Un calendrier spécial pour les fonctionnaires de l’Etat congolais

Qui a dit que le mois d’octobre ne comptait que 31 jours ? La situation de paie des agents et fonctionnaires de l’Etat démontre le contraire. Ces derniers continuent d’attendre, jusqu’à ce 24 novembre 2009, leur salaire du mois d’octobre.
« Nous sommes déjà le 55 et toujours rien. Et pourtant, dans les discours politiciens, on nous laissait attendre que la paie interviendrait désormais le 20 de chaque mois », s’indigne Vieux Paul Kakimbo, septuagénaire, agent de l’Etat.
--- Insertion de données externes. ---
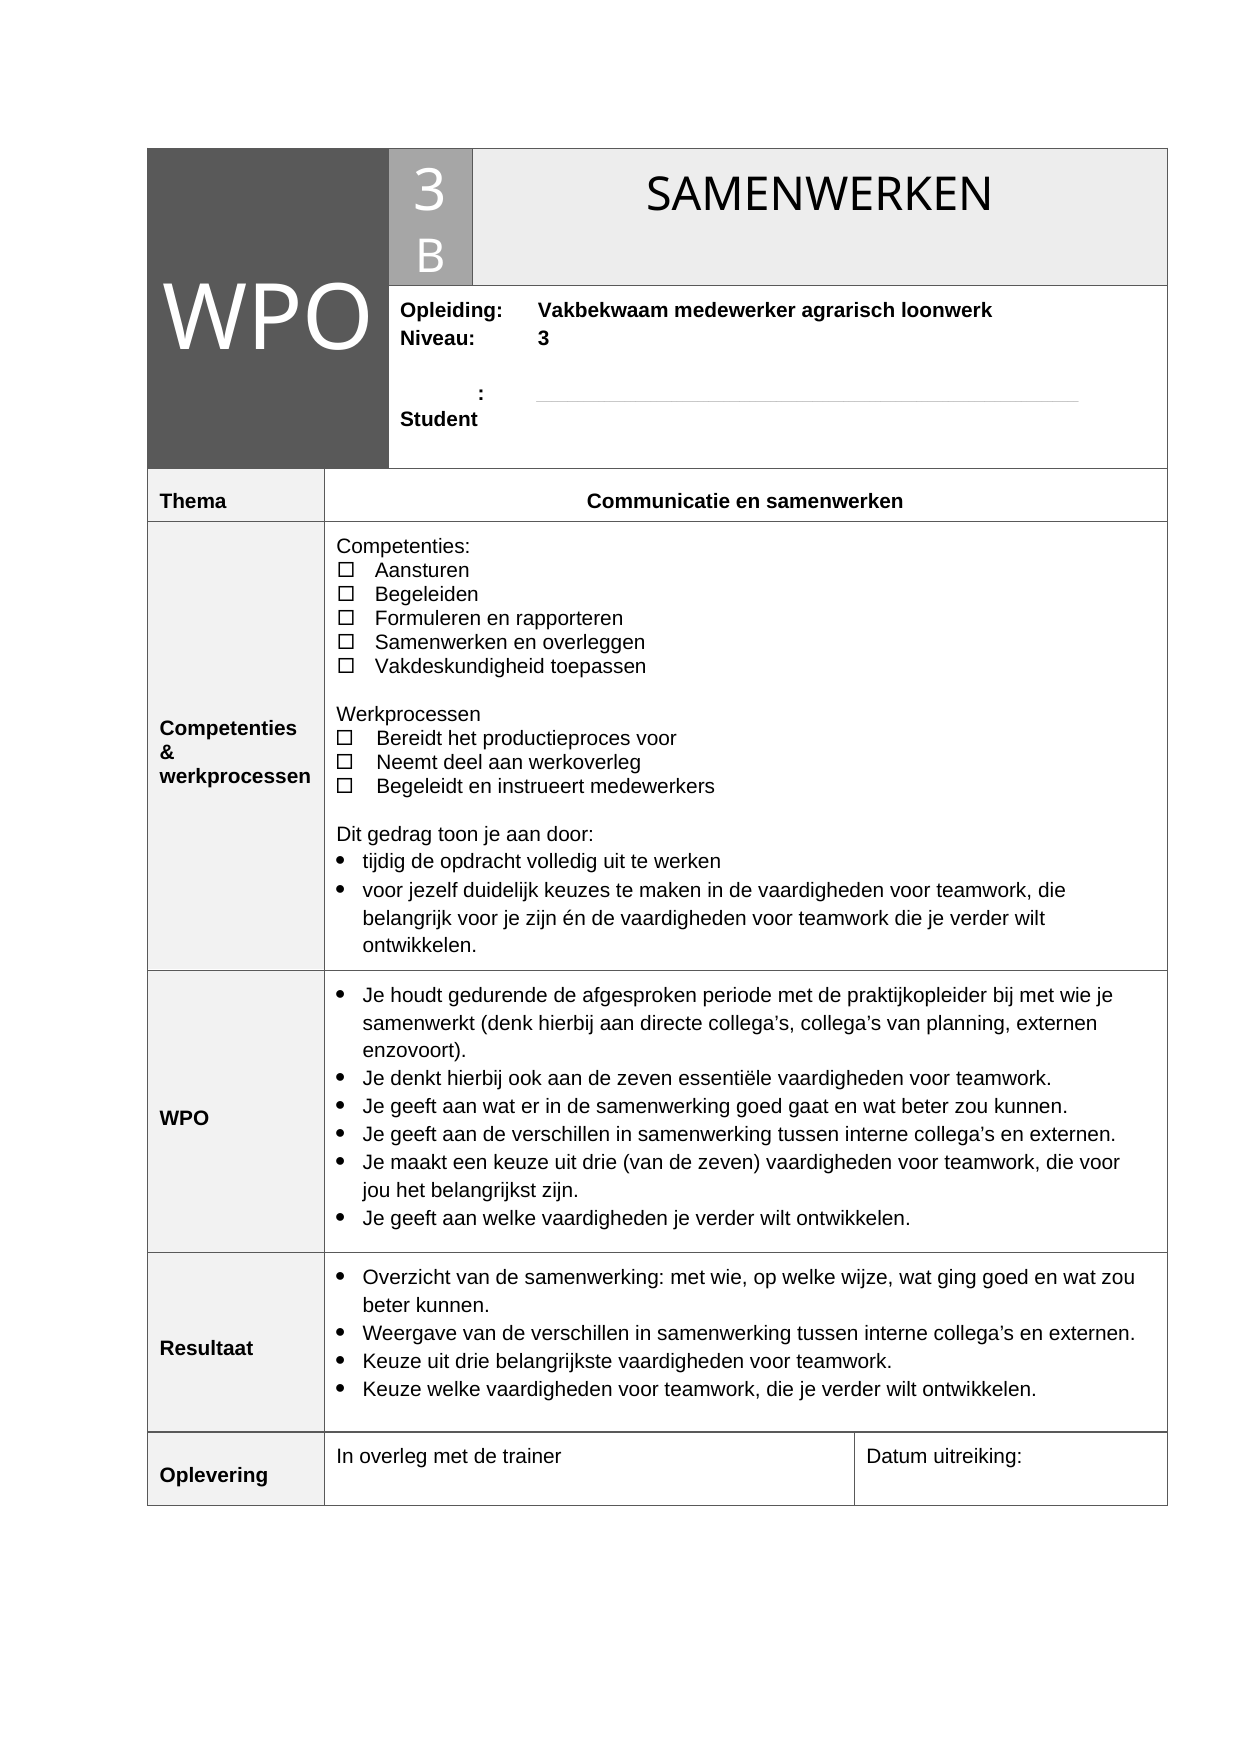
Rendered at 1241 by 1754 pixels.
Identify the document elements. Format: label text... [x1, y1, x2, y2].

table_header samenwerken [473, 149, 1167, 285]
table_header wpo [148, 149, 388, 468]
table_cell Je houdt gedurende de afgesproken periode met de praktijkopleider bij met wie je samenwerkt (denk hierbij aan directe collega’s, collega’s van planning, externen enzovoort). Je denkt hierbij ook aan de zeven essentiële vaardigheden voor teamwork. Je geeft aan wat er in de samenwerking goed gaat en wat beter zou kunnen. Je geeft aan de verschillen in samenwerking tussen interne collega’s en externen. Je maakt een keuze uit drie (van de zeven) vaardigheden voor teamwork, die voor jou het belangrijkst zijn. Je geeft aan welke vaardigheden je verder wilt ontwikkelen. [325, 971, 1167, 1252]
table_cell Competenties & werkprocessen [148, 522, 324, 969]
table_cell Oplevering [148, 1433, 324, 1505]
table_cell Opleiding: Vakbekwaam medewerker agrarisch loonwerk Niveau: 3 Student: ________________________________________________________________________________________________________ [389, 286, 1167, 468]
table_cell Overzicht van de samenwerking: met wie, op welke wijze, wat ging goed en wat zou beter kunnen. Weergave van de verschillen in samenwerking tussen interne collega’s en externen. Keuze uit drie belangrijkste vaardigheden voor teamwork. Keuze welke vaardigheden voor teamwork, die je verder wilt ontwikkelen. [325, 1253, 1167, 1431]
table_cell Thema [148, 469, 324, 521]
table_cell Communicatie en samenwerken [325, 469, 1167, 521]
table_cell In overleg met de trainer [325, 1433, 854, 1505]
table_cell WPO [148, 971, 324, 1252]
table_cell Datum uitreiking: [855, 1433, 1167, 1505]
table_cell Resultaat [148, 1253, 324, 1431]
table_header 3b [389, 149, 472, 285]
table_cell Competenties: Aansturen Begeleiden Formuleren en rapporteren Samenwerken en overleggen Vakdeskundigheid toepassen Werkprocessen Bereidt het productieproces voor Neemt deel aan werkoverleg Begeleidt en instrueert medewerkers Dit gedrag toon je aan door: tijdig de opdracht volledig uit te werken voor jezelf duidelijk keuzes te maken in de vaardigheden voor teamwork, die belangrijk voor je zijn én de vaardigheden voor teamwork die je verder wilt ontwikkelen. [325, 522, 1167, 969]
En plus de leur modicité, les salaires des agents et fonctionnaires de l’Etat sont payés au lance-pierre, à tel point que d’aucuns n’hésitent plus à préconiser la publication d’un calendrier spécial pour la fonction publique congolaise.
« Au lieu de nous faire longuement attendre ce fameux salaire, nos autorités doivent simplement nous dire que pour les fonctionnaires de l’Etat, un mois comprend 60 jours. Ce faisant, nous serions fixés et nous n’attendrons notre paie mensuelle qu’après 60 jours », propose Madame Fatuma Nyamala Elysée, veuve d’un agent de l’Etat.
Dans l’entretemps, ce sont des milliers de familles qui en pâtissent. Je peux citer l’exemple des enfants chassés de l’école car les parents n’ont pas payé la prime des enseignants.
Qu’est-ce qui est apparu en premier : l’œuf ou la poule ?
Ça râle depuis des lustres mais la situation reste la même avec des fonctionnaires impayés et une fonction publique qui tourne au ralenti. Dans certains services de l’Etat, les agents ne se souviennent même plus de la date à laquelle ils ont touché leur dernier salaire. Pour survivre c’est la démerde. Cette débrouille au sein de l’administration publique congolaise a donné naissance à des pratiques plus qu’encrées dans les mœurs. On parle alors de madesu ya bana pour Kinshasa et toute la partie ouest du pays, de matabishi, Kidogo ou encore Kata nyama à l’est. Un synonyme à toutes ces formules : la corruption.
Pour leur défense, les fonctionnaires vous diront que c’est parce que le système est pourri qu’ils se font corrompre. D’autres vous diront que ce sont les fonctionnaires qui pourrissent le système. Un paradoxe qui ressemble à celui de l’œuf et de la poule.









Pour moi, en tout cas, et les fonctionnaires et le systèmes, tous, sont responsables de cette situation.
En effet, il est évident que la corruption des agents et fonctionnaires de l’Etat se justifie principalement par la précarité de leur salaire. Cet article du Boyomais le retrace si bien. Comment expliquer qu’on arrive jusqu’au 55 en train d’attendre son salaire ? Et pourtant, ce salaire a un caractère alimentaire. Donc, comme le système ne veut pas payer ses agents à temps utile et convénablement, ces derniers se laisseront encore et encore corrompre pour faire face au coût de la vie.
Mais, dans un autre point de vue, je relève que les mêmes agents ne donnent pas toujours à l’administration publique les moyens de sa politique. Prenons l’exemple des entités territoriales décentralisées, elles doivent payer une certaine catégorie des agents et fonctionnaires mais avec quels moyens ? Lorsque l’on considère le fait évident de pratiques de la corruption au chef même de ces agents.
Vraiment, c’est un véritable paradoxe.
Pour y remédier, je propose deux choses: une volonté politique de changement chez les politiciens et un véritable changement de mentalité chez les agents et fonctionnaires de l’Etat.
@ Oncle Gilba
Faux !
Nous ne pouvons pas réinventer la roue !
Le problème des agents et fonctionnaires de l’Etat congolais est, sans aucun doute raisonnable, dû au système. En effet, c’est l’absence criante d’une politique salariale qui tient effectivement compte du coût de la vie des Congolais qui fait gravement defaut et qui justifie à lui seul la corruption au Congo.
Pour cela, il faudrait seulement mettre les fonctionnaires dans des bonnes conditions, et vous verrez la suite.